Health Desk – 13 Apr, 2021: The Covid-19 pandemic has reversed Bangladesh’s steady trend of poverty reduction which had continued over the past two decades, according to a new report of the World Bank.
It also said 30 percent of the country’s population was below the poverty line.
The WB report said the government responded to the economic shock from the pandemic proactively, announcing a Covid-19 response programme of $14.6 billion, but there remained implementation challenges, particularly in bringing resources to small businesses and poor households.
The report, titled “Bangladesh Development Update-Moving Forward: Connectivity and Logistics to Strengthen Competitiveness,” was launched through a virtual media briefing yesterday.
According to the government’s data, the country’s poverty rate stood at 21.8 percent in December 2019.
The Washington-based global lender in the report said despite being severely affected by the Covid-19 pandemic, the economy started seeing signs of gradual recovery in the first half of fiscal 2020-21 as mobility returned to pre-pandemic levels, factories reopened, and exports rebounded.
Consequently, the GDP growth was projected to reach 3.6 percent in this fiscal year, led by recovery in manufacturing on the back of strong export demand, rebound in construction supported by accelerating public investment, and robust services growth, thanks to progress in the vaccination campaign, it said.
Citing its recent phone-based surveys, the WB said there was a gradual recovery of livelihoods and the labour market in Dhaka and Chattogram in the first half of this fiscal year.
With gradual restoration of livelihoods, food security in poor and slum areas improved. In Chattogram, the percentage of adults working seemed to have returned to pre-Covid levels in February 2021, it said.
Yet, the report, which was being written at the time when the risk of a Covid-19 resurgence remained, indicated that the emergence of new infections would pose many challenges.
The persistence of new infections suggests that transmission of the virus remains an ongoing challenge, it said.
“We have some new information about additional infections and lockdowns but it is still very early. It is hard to know how long that would go on,” said Bernard Haven, senior economist of WB, and co-author of the report, during the virtual lunch of the report.

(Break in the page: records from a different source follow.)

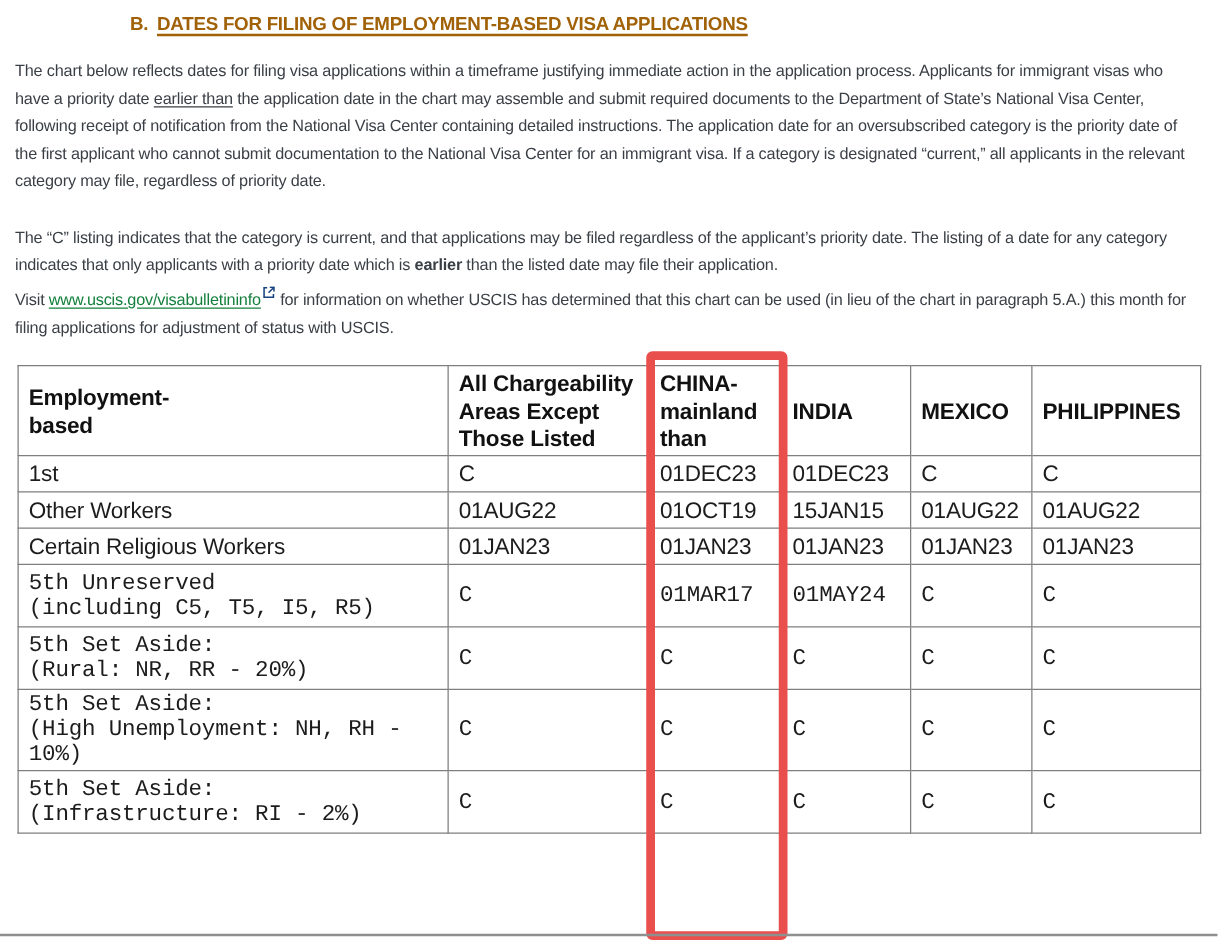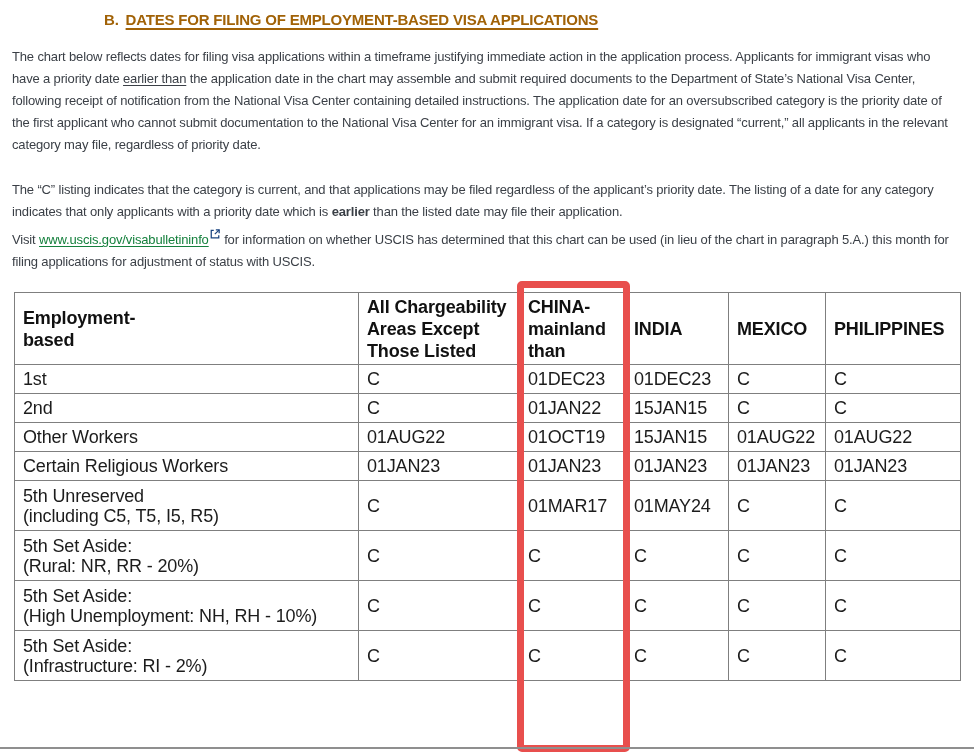--- a/index.html
+++ b/index.html
@@ -46,21 +46,21 @@
     vertical-align: middle;
     text-align: left;
     padding: 2px 8px;
     white-space: pre-line;
     line-height: 20px;
     overflow: hidden;
   }
   table.filing th { font-weight: bold; line-height: 22px; color: #111111; }
   tr.hdr   { height: 72px; }
   tr.short { height: 29px; }
-  tr.tall  { height: 50px; }
+  tr.tall  { height: 50px; font-family: Liberation Mono, monospace; }
 
   .highlight-box {
     position: absolute; left: 517px; top: 281px;
     width: 113px; height: 471px;
     border: 7px solid #e84f4d;
     border-radius: 5px;
     pointer-events: none;
   }
   .bottom-rule {
     position: absolute; left: 0; top: 747px;
@@ -109,28 +109,20 @@
   <tbody>
     <tr class="short">
       <td>1st</td>
       <td>C</td>
       <td>01DEC23</td>
       <td>01DEC23</td>
       <td>C</td>
       <td>C</td>
     </tr>
     <tr class="short">
-      <td>2nd</td>
-      <td>C</td>
-      <td>01JAN22</td>
-      <td>15JAN15</td>
-      <td>C</td>
-      <td>C</td>
-    </tr>
-    <tr class="short">
       <td>Other Workers</td>
       <td>01AUG22</td>
       <td>01OCT19</td>
       <td>15JAN15</td>
       <td>01AUG22</td>
       <td>01AUG22</td>
     </tr>
     <tr class="short">
       <td>Certain Religious Workers</td>
       <td>01JAN23</td>

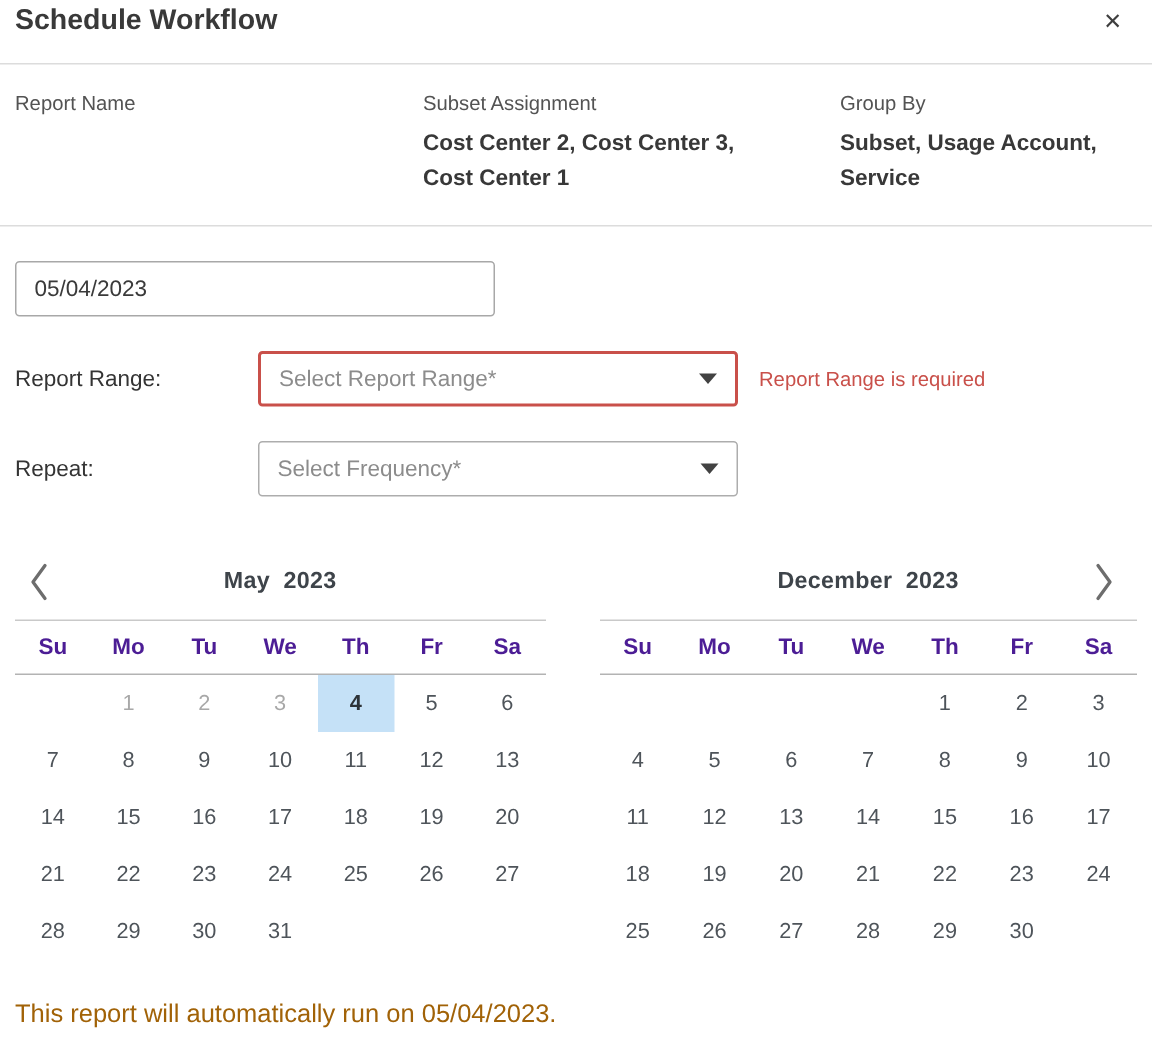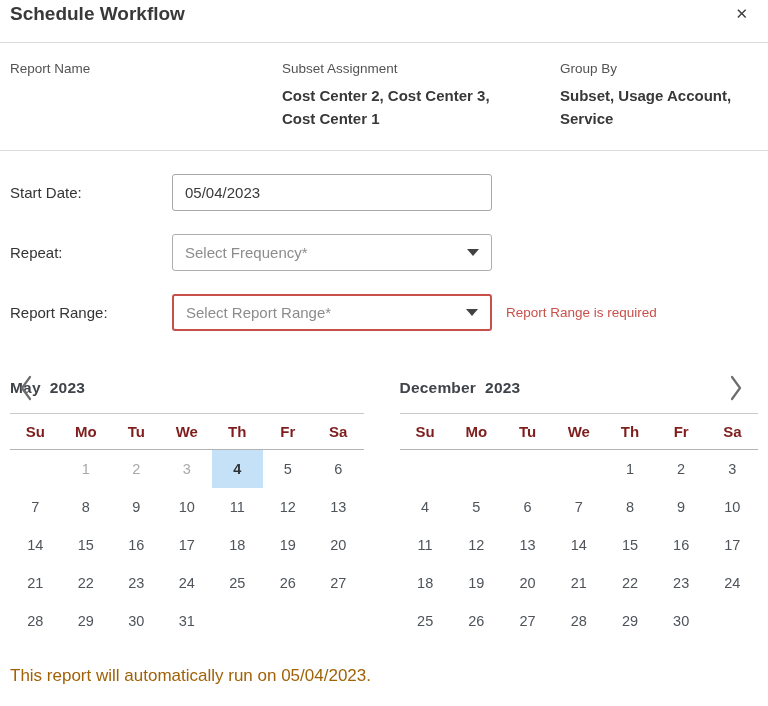--- a/index.html
+++ b/index.html
@@ -36,33 +36,33 @@
   .select .ph { color: #8c8c8c; }
   .select.invalid { border: 2px solid var(--accent_red, #c9504a); }
   .caret { width: 0; height: 0; border-left: 6px solid transparent;
            border-right: 6px solid transparent; border-top: 7px solid #424242; }
   .error { margin-left: 14px; font-size: 13.5px; color: var(--accent_red, #c9504a); }
   
   .cals { display: flex; padding: 0 10px; margin-top: 32px; }
   .cal { width: 357px; }
   .cal.second { width: 362px; margin-left: 36px; }
   .cal-head { position: relative; height: 50px; display: flex;
-              align-items: center; }
+              align-items: center; justify-content: center; }
   .cal-title { font-size: 15.5px; font-weight: 700; color: #3e444a;
                display: flex; gap: 9px; letter-spacing: 0.2px; }
   .nav { position: absolute; top: 11px; background: none; border: none; cursor: pointer;
          padding: 0; line-height: 0; }
   .nav.prev { left: 8px; }
   .nav.next { right: 14px; }
   .cal-grid { border-top: 1px solid #c9c9c9; }
   .cal-row { display: flex; height: 38px; }
   .cal-row.dow-row { height: 36px; border-bottom: 1px solid #b3b3b3; }
   .cal-cell { flex: 1; display: flex; align-items: center; justify-content: center;
               font-size: 14.5px; color: #4e545a; }
-  .cal-cell.dow { font-weight: 700; font-size: 15px; color: #7f1d1d; }
+  .cal-cell.dow { font-weight: 700; font-size: 15px; color: #4c1d95; }
   .cal-cell.day { cursor: pointer; }
   .cal-cell.day.muted { color: #a8a8a8; }
   .cal-cell.day.selected { background: var(--selected_bg, #c5e1f7);
                            font-weight: 700; color: #2e3338; }
   
   .footer { margin: 26px 10px 0; font-size: 17px; color: #a16207; }
 </style>
 </head>
 <body>
 
@@ -80,37 +80,36 @@
     <div class="sum-value">Cost Center 2, Cost Center 3, Cost Center 1</div>
   </div>
   <div class="sum-col c3">
     <div class="sum-label">Group By</div>
     <div class="sum-value">Subset, Usage Account, Service</div>
   </div>
 </div>
 
 <div class="form">
   <div class="frow">
-    <span class="flabel">Start Date:</span>
     <input class="control" type="text" value="05/04/2023" style="">
+  </div>
+  <div class="frow">
+    <span class="flabel">Report Range:</span>
+    <div class="control select invalid">
+      <span class="ph">Select Report Range*</span>
+      <span class="caret"></span>
+    </div>
+    <span class="error">Report Range is required</span>
   </div>
   <div class="frow">
     <span class="flabel">Repeat:</span>
     <div class="control select">
       <span class="ph">Select Frequency*</span>
       <span class="caret"></span>
     </div>
-  </div>
-  <div class="frow">
-    <span class="flabel">Report Range:</span>
-    <div class="control select invalid">
-      <span class="ph">Select Report Range*</span>
-      <span class="caret"></span>
-    </div>
-    <span class="error">Report Range is required</span>
   </div>
 </div>
 
 <div class="cals">
   <div class="cal">
     <div class="cal-head">
       <button class="nav prev">
         <svg width="16" height="28" viewBox="0 0 16 28">
           <polyline points="12,3 4,14 12,25" fill="none" stroke="#6d6d6d" stroke-width="2.2" stroke-linecap="round" stroke-linejoin="round"></polyline>
         </svg>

He said the calibration of stimulus programmes will need to be dynamic and flexible in order to respond to the changing condition on the ground.
“One of the things that need to be kept in mind at this stage of the pandemic is that smaller firms and poor individuals also have access to much needed stimulus programmes and resources at the same time the larger firms are supported,” Bernard said.
The WB report said the pandemic severely impacted jobs and earnings and caused poverty to rise in the fiscal 2019-20.
The GDP growth decelerated sharply, down to an estimated 2.4 percent in the fiscal 2019-20. Industrial growth slowed, with a sharp decline in readymade garment (RMG) manufacturing output, it said.
Citing a nationwide phone-based survey conducted from September to November last year, it said that almost one in five economically active individuals experienced either a job loss (5 percent) or a prolonged absence from work (14 percent) since the onset of the Covid-19 crisis.
Among the latter, the average duration of unemployment was three months, it said, adding that among those employed at the time of the survey, 51 percent reported a loss in earnings or wages.
However, the WB in the subsequent surveys conducted between June 2020 and February 2021 on the households living in poor and slum areas in Dhaka and Chattogram cities found a gradual labour market recovery in major cities by February this year.
The survey found that the percentage of adult workers increased from 50 to 66 percent between June 2020 and February 2021.
In June and July last year, 50 percent of households reported that at least one member had eaten smaller or fewer meals in the preceding two weeks. In September and October, this share fell to 23 percent, the WB found.
There were also improvements in households’ ability to pay rent and expectations to be able to obtain cash to fund an emergency, it added.
The WB report said, “Protecting households affected by the negative effects of Covid-19 remains an urgent priority.”
It said in a nationwide monitoring survey, carried out this February, a fifth of the respondents reported having no sources of help to turn to if faced with a future emergency expenditure.
Another 7 percent said they would have to mortgage or sell assets, the report said, adding only 14.3 percent and 32.5 percent of the respondents said they could rely on own savings and borrow from friends or relatives respectively.
The World Bank suggested building a data infrastructure to track the impacts of future shocks on households and firms can help inform the policy response to future crises, strengthening resilience.
Speaking at the launching ceremony, Mercy Miyang Tembon, World Bank country director for Bangladesh and Bhutan, said despite the uncertainty created by Covid-19, the outlook for Bangladesh’s economy is positive.
“Much of the pace of recovery will depend on how fast mass vaccination can be achieved,” Mercy said. “The World Bank will support a resilient recovery, helping Bangladesh achieve green, smart, and inclusive growth.”